On 2014-08-28 05:39, Anton Aylward wrote:
On 08/27/2014 11:09 PM, John Andersen wrote:
But not all documents have text inside. Some are just images of text, especially if you scanned them into pdfs.
What you're saying is that the PDF is not of text but is an image. it just happens to be an image of text. We can read it just as we can read the test on a photography of text. But its not text in the sense of a string of ASCII.
So yes I can use the 'select' tool and instead of saving as text I save as bit map. And posting THAT into vim gives me garbage.
But pasting into LibreOffice (and some other powerful editors) would paste the image. And pasting into editors that can not handle images, simply fails. A helpful editor might pop a message saying that "no, you can not paste images". I don't know what vim does, though.
Which gets back to an interesting question.
if the PDF is an image anyway then how can the KDE3 tool read i s text? is there some image-to-text going going on? What if its in a strange 'artistic' font that humans have no problems with...?

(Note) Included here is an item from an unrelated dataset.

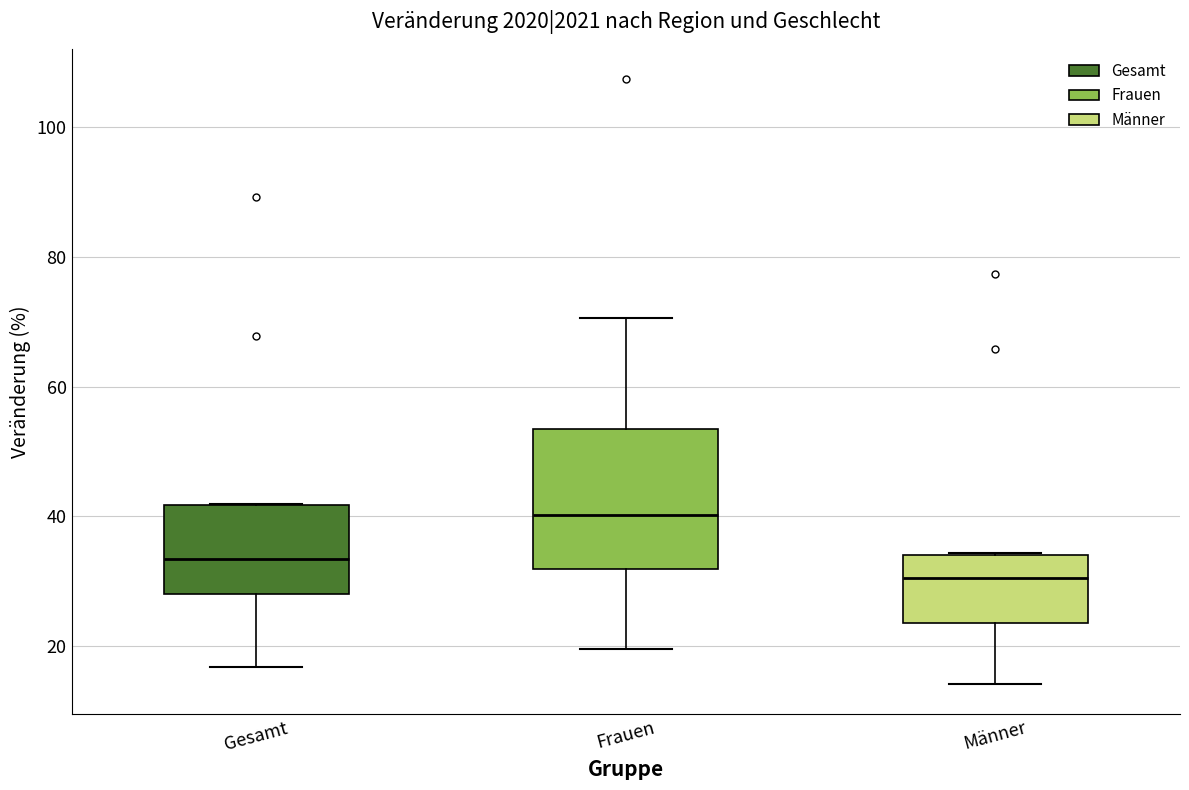

Which box's median line is the lowest?

Männer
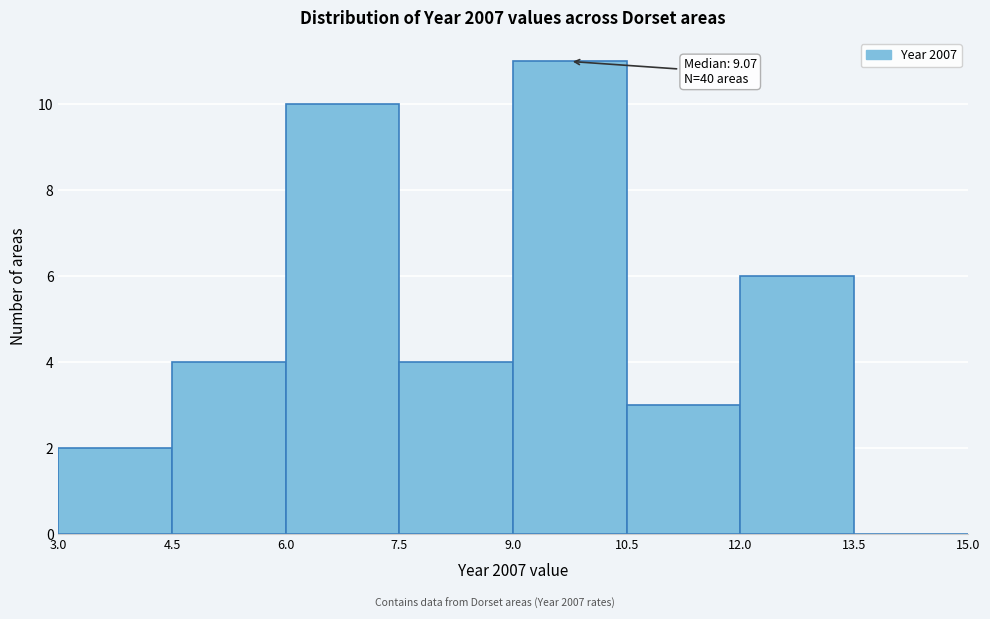

Over which range of the x-axis is the bar tallest?

9.0 to 10.5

No, it means that PDF is text. Some PDFs may display a text like: «Hello world, I'm here!» and when you select and paste it you get instead: «world, Hello I'm here!» Because you can position words one by one in PDFs, and some do. When copy pasting it, the result may be disastrous. Some PDF viewers cope better than others in this situation. Another issue are strange fonts, yes. A PDF file can include its own font definitions inside. Pasting that copies the corresponding ascii (utf?) codes of the letters, not what the letters themselves display in the PDF. That would be a dirty trick indeed. -- Cheers / Saludos, Carlos E. R. (from 13.1 x86_64 "Bottle" at Telcontar)